» EXERCISE REQUIREMENTS:
Render every line of the data below as a Markdown table with the columns Row and Line. Number the rows, skip blank lines, and leave out the pictures.

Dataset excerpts
-- -- --

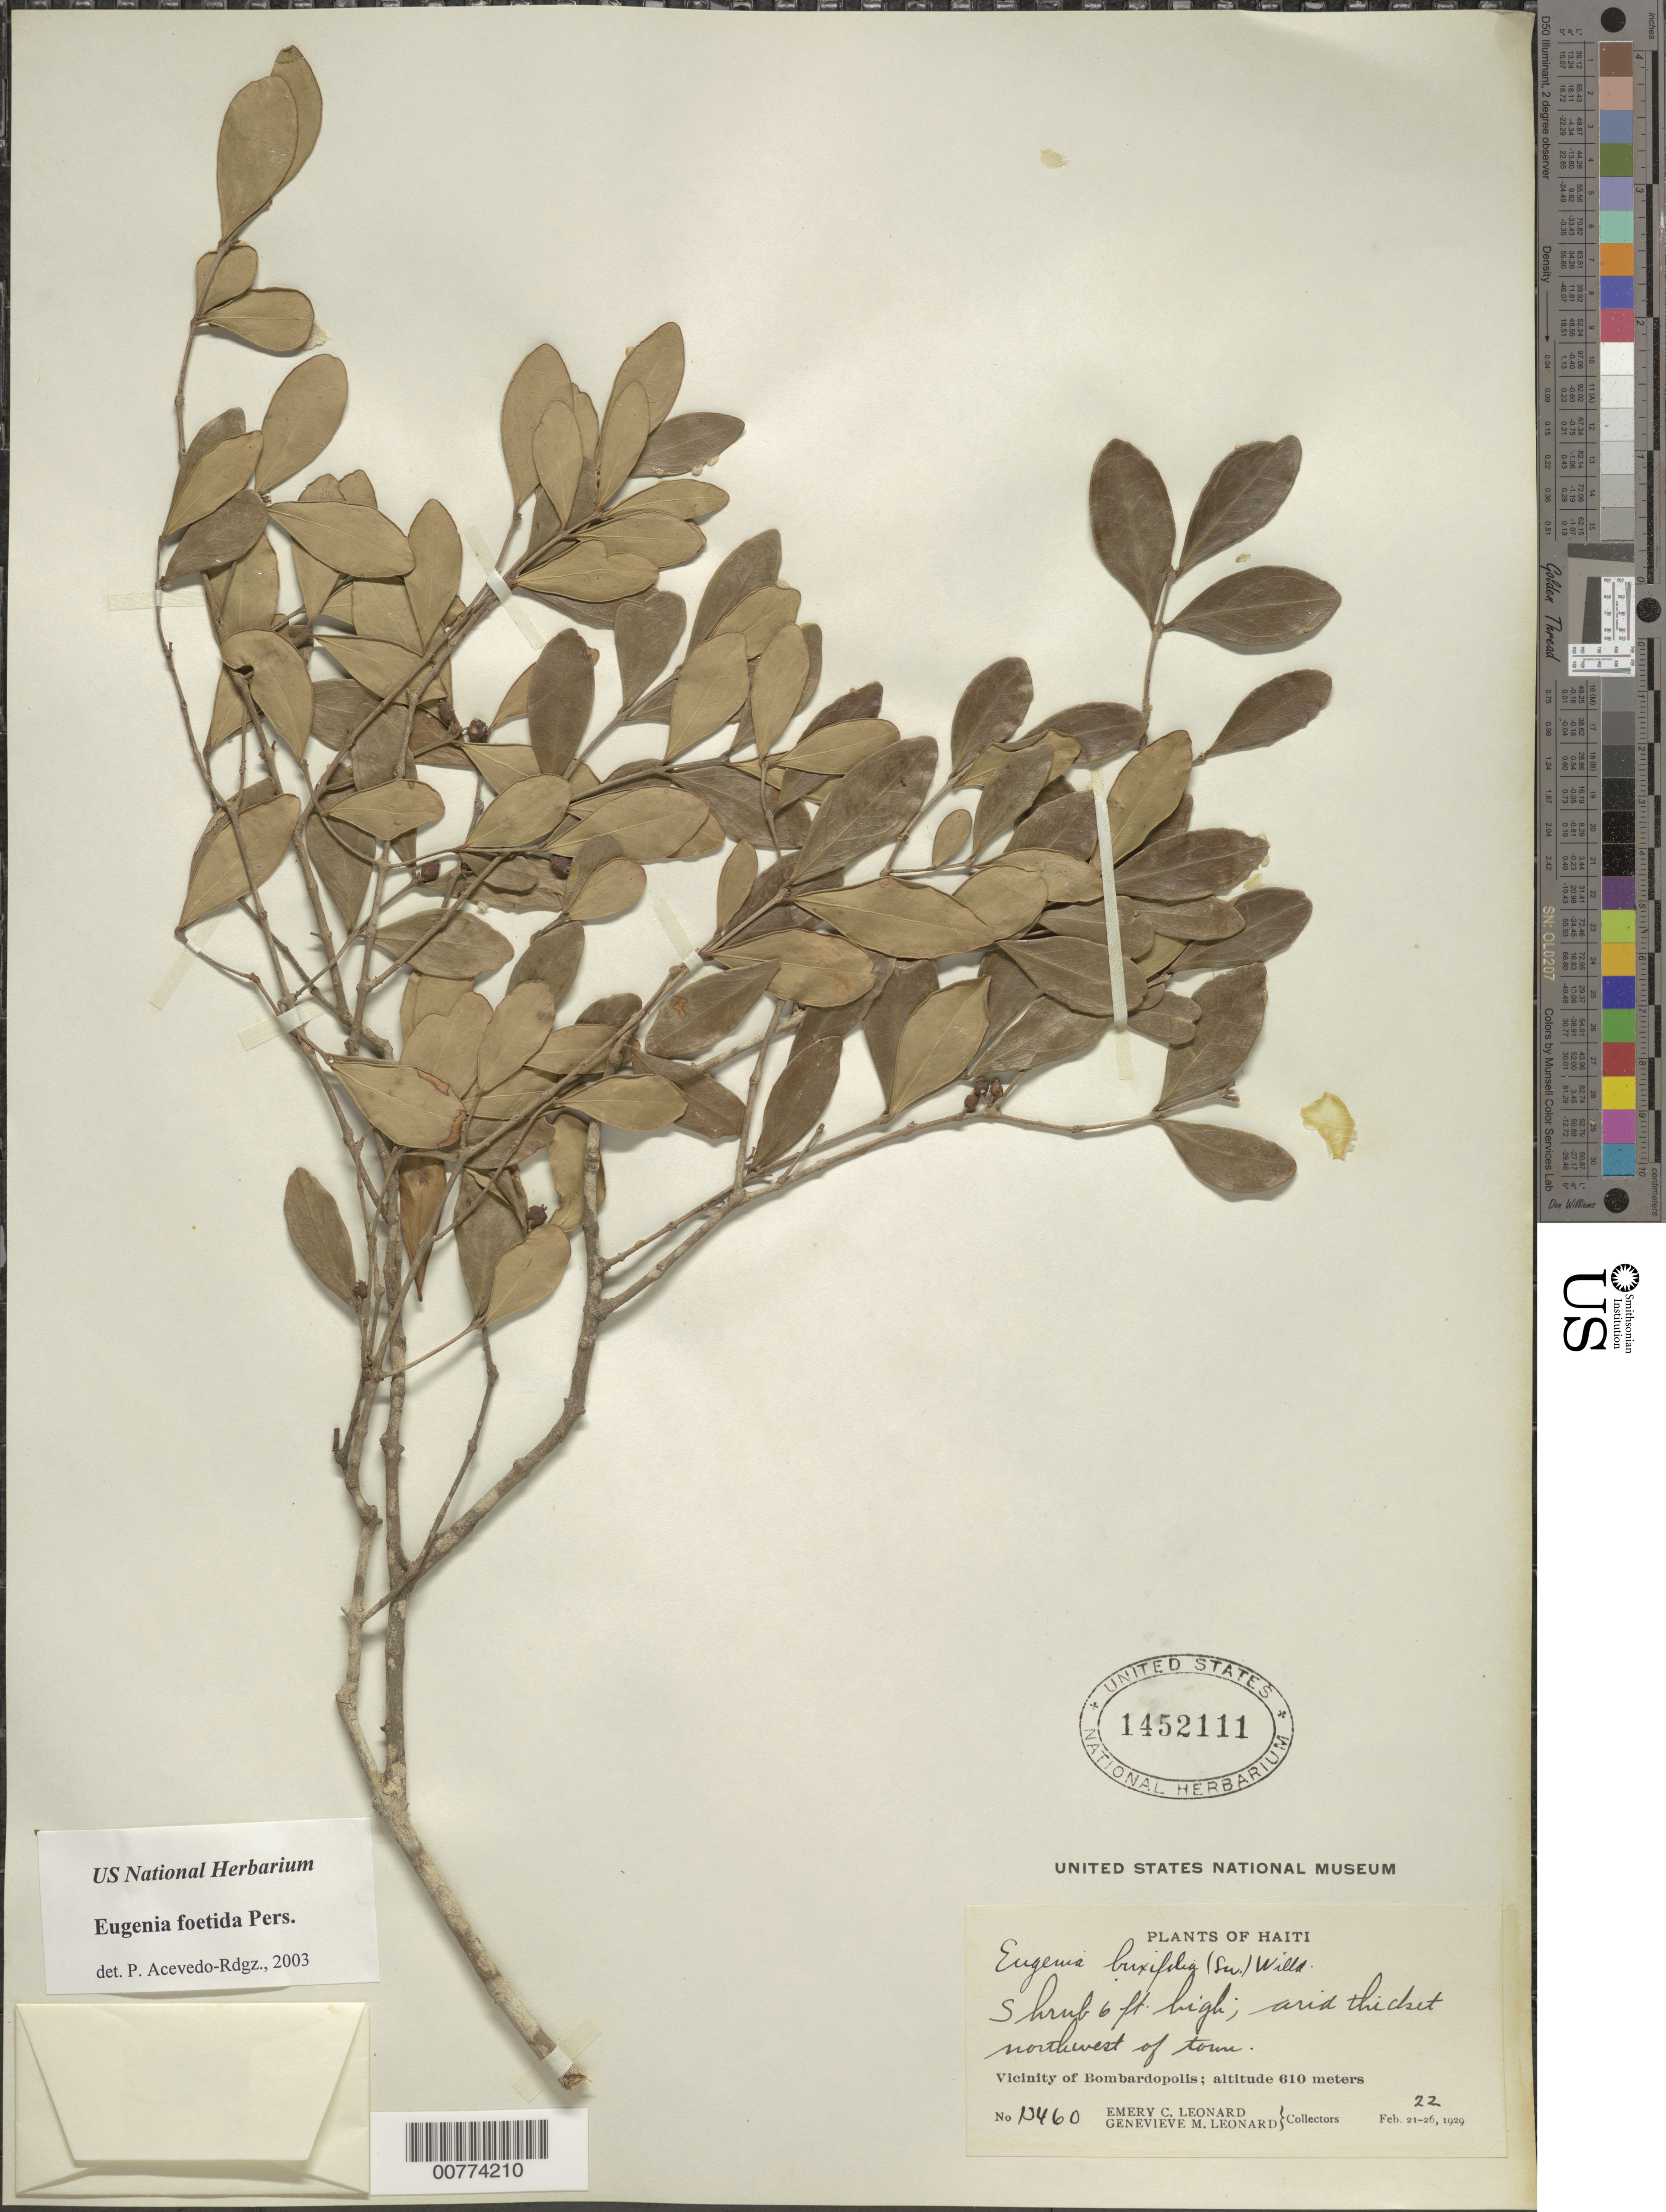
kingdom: Plantae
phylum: Tracheophyta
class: Magnoliopsida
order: Myrtales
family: Myrtaceae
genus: Eugenia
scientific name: Eugenia foetida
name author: Pers.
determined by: Acevedo-Rodríguez, P., (BOT), Smithsonian Institution - National Museum of Natural History (UNITED STATES)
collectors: E. C. Leonard & G. M. Leonard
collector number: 13460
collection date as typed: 22 Feb 1929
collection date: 1929-02-22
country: Haiti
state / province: Nord-Ouest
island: Hispaniola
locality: Vicinity of Bombardopolis, northwest of town.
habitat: Arid thicket.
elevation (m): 610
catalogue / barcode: US 1452111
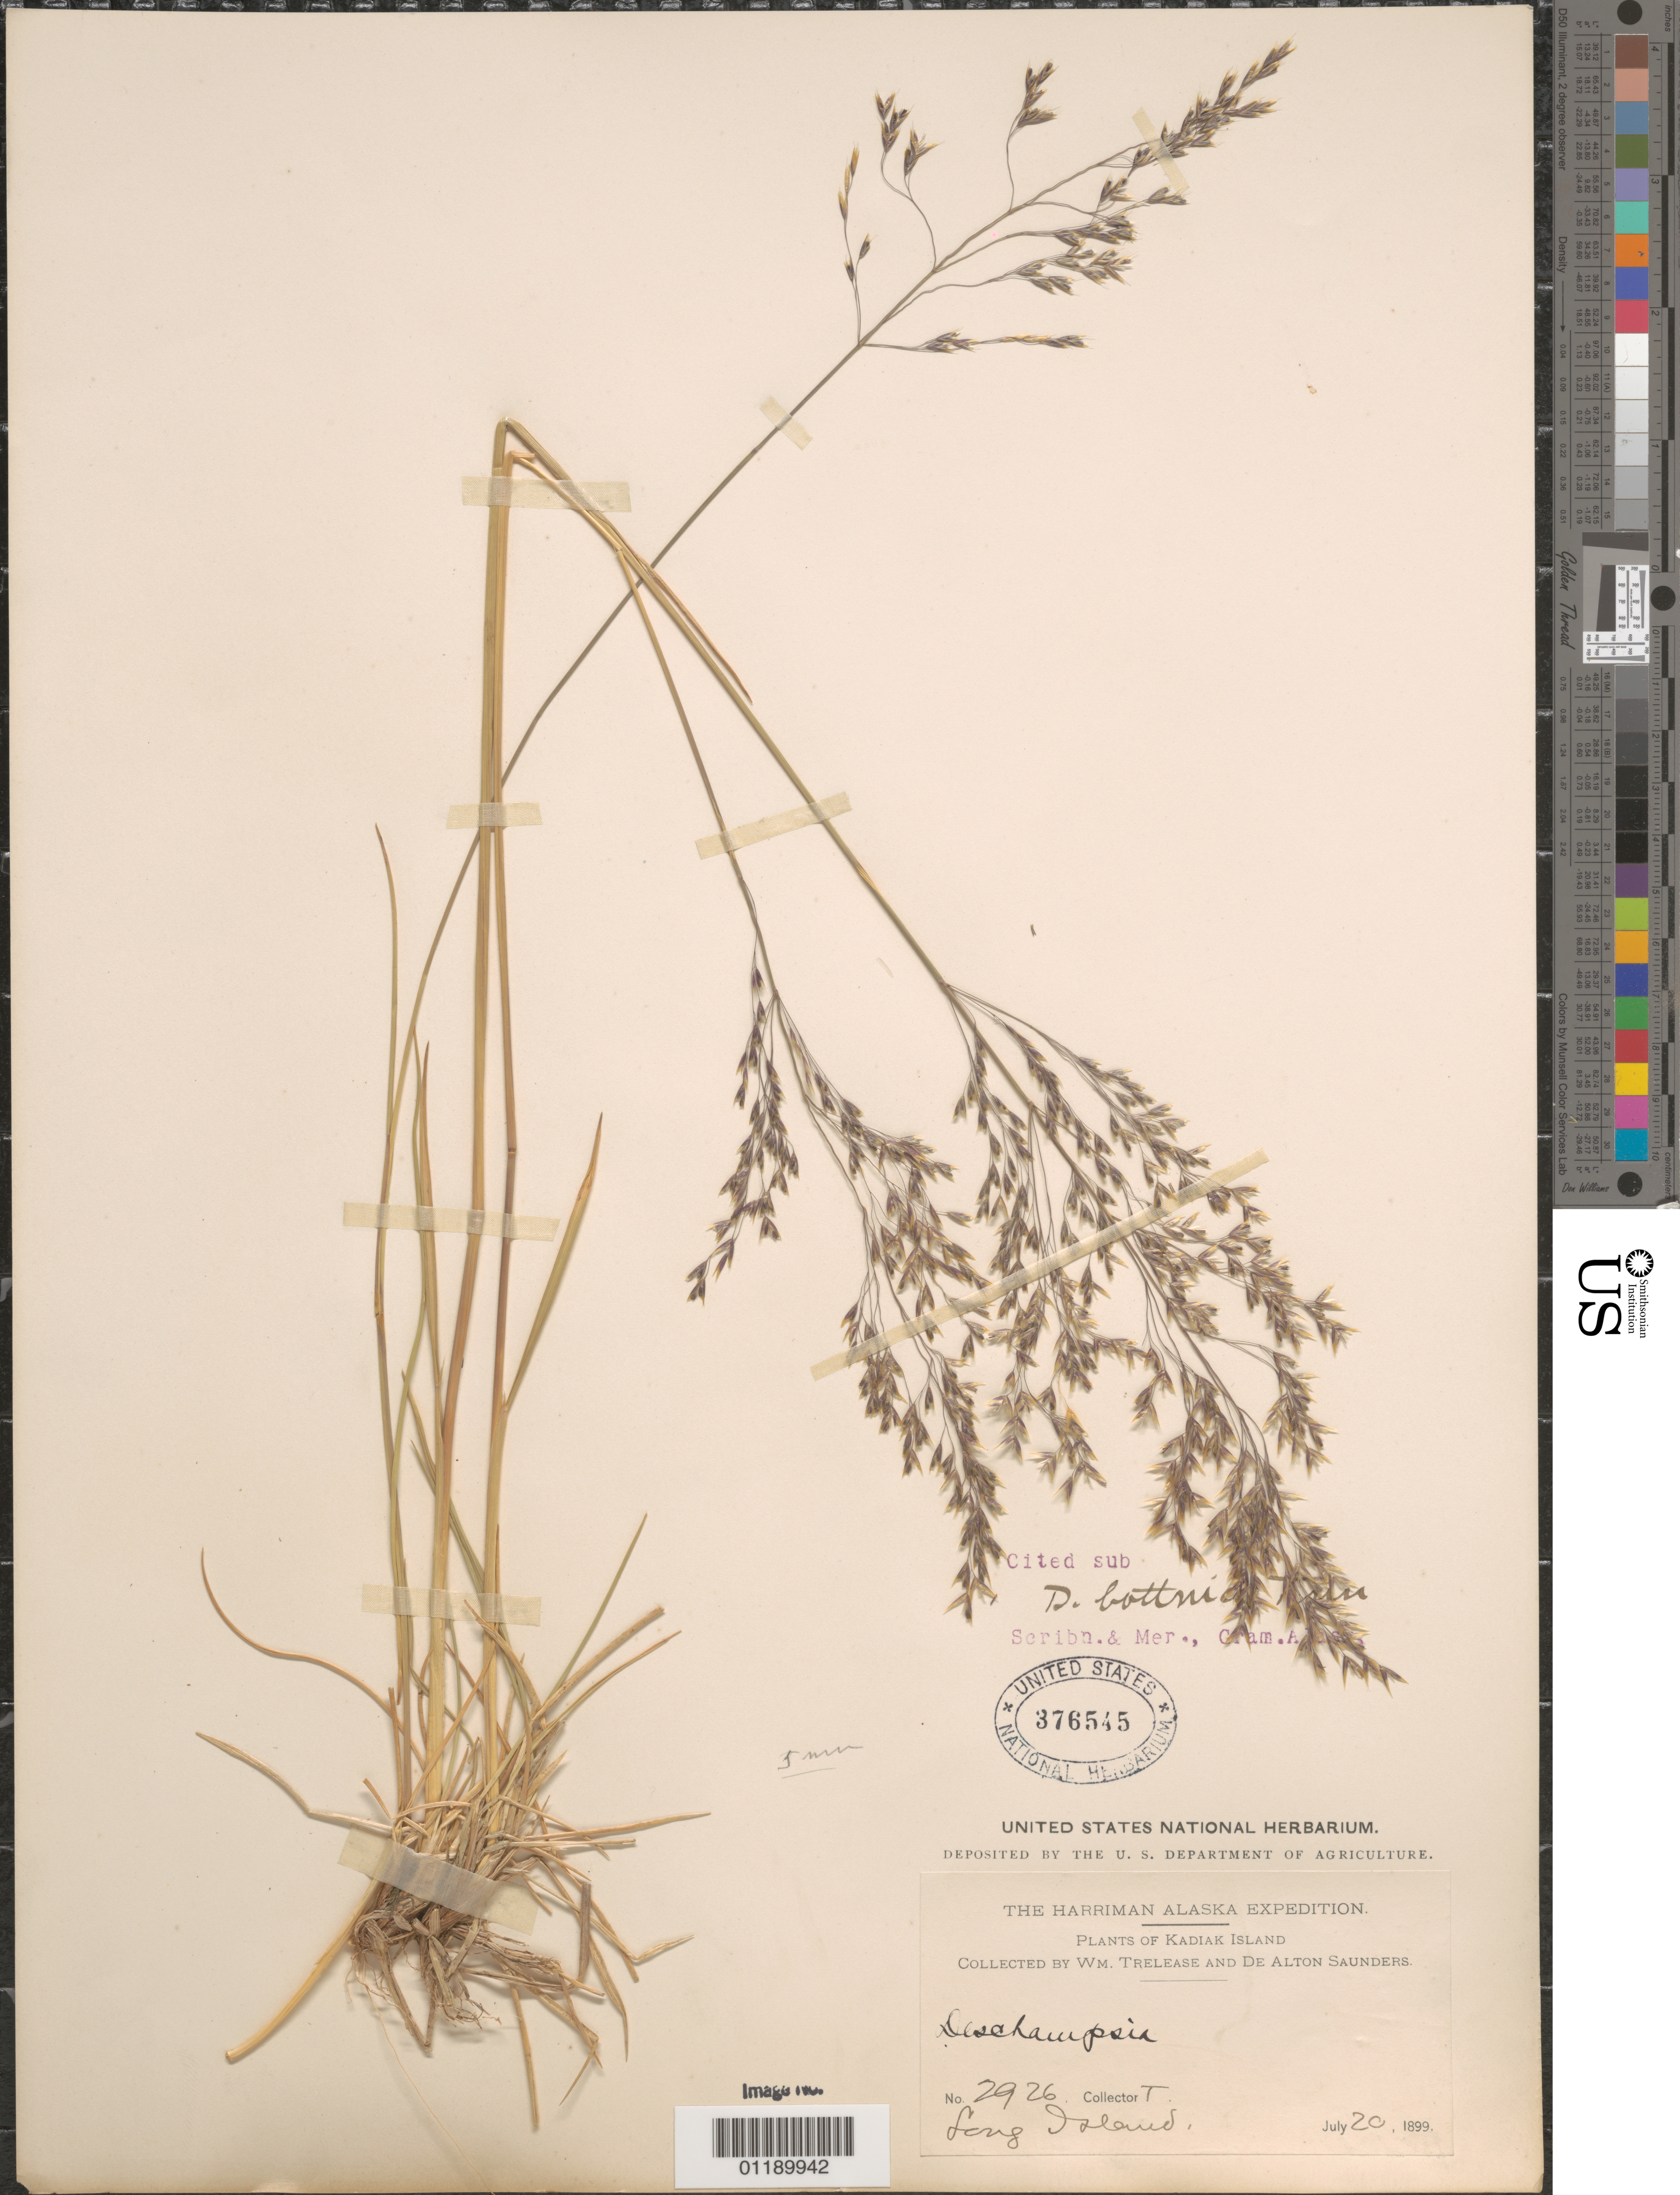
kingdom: Plantae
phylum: Tracheophyta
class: Liliopsida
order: Poales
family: Poaceae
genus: Deschampsia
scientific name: Deschampsia bottnica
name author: (Wahlenb.) Trin.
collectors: W. Trelease & D. Saunders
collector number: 2926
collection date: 1899-07-20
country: United States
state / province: Alaska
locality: Long Island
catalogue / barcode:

-- -- --

» WORKED SOLUTION:
| Row | Line |
|---|---|
| 1 | kingdom: Plantae |
| 2 | phylum: Tracheophyta |
| 3 | class: Magnoliopsida |
| 4 | order: Myrtales |
| 5 | family: Myrtaceae |
| 6 | genus: Eugenia |
| 7 | scientific name: Eugenia foetida |
| 8 | name author: Pers. |
| 9 | determined by: Acevedo-Rodríguez, P., (BOT), Smithsonian Institution - National Museum of Natural History (UNITED STATES) |
| 10 | collectors: E. C. Leonard & G. M. Leonard |
| 11 | collector number: 13460 |
| 12 | collection date as typed: 22 Feb 1929 |
| 13 | collection date: 1929-02-22 |
| 14 | country: Haiti |
| 15 | state / province: Nord-Ouest |
| 16 | island: Hispaniola |
| 17 | locality: Vicinity of Bombardopolis, northwest of town. |
| 18 | habitat: Arid thicket. |
| 19 | elevation (m): 610 |
| 20 | catalogue / barcode: US 1452111 |
| 21 | kingdom: Plantae |
| 22 | phylum: Tracheophyta |
| 23 | class: Liliopsida |
| 24 | order: Poales |
| 25 | family: Poaceae |
| 26 | genus: Deschampsia |
| 27 | scientific name: Deschampsia bottnica |
| 28 | name author: (Wahlenb.) Trin. |
| 29 | collectors: W. Trelease & D. Saunders |
| 30 | collector number: 2926 |
| 31 | collection date: 1899-07-20 |
| 32 | country: United States |
| 33 | state / province: Alaska |
| 34 | locality: Long Island |
| 35 | catalogue / barcode: |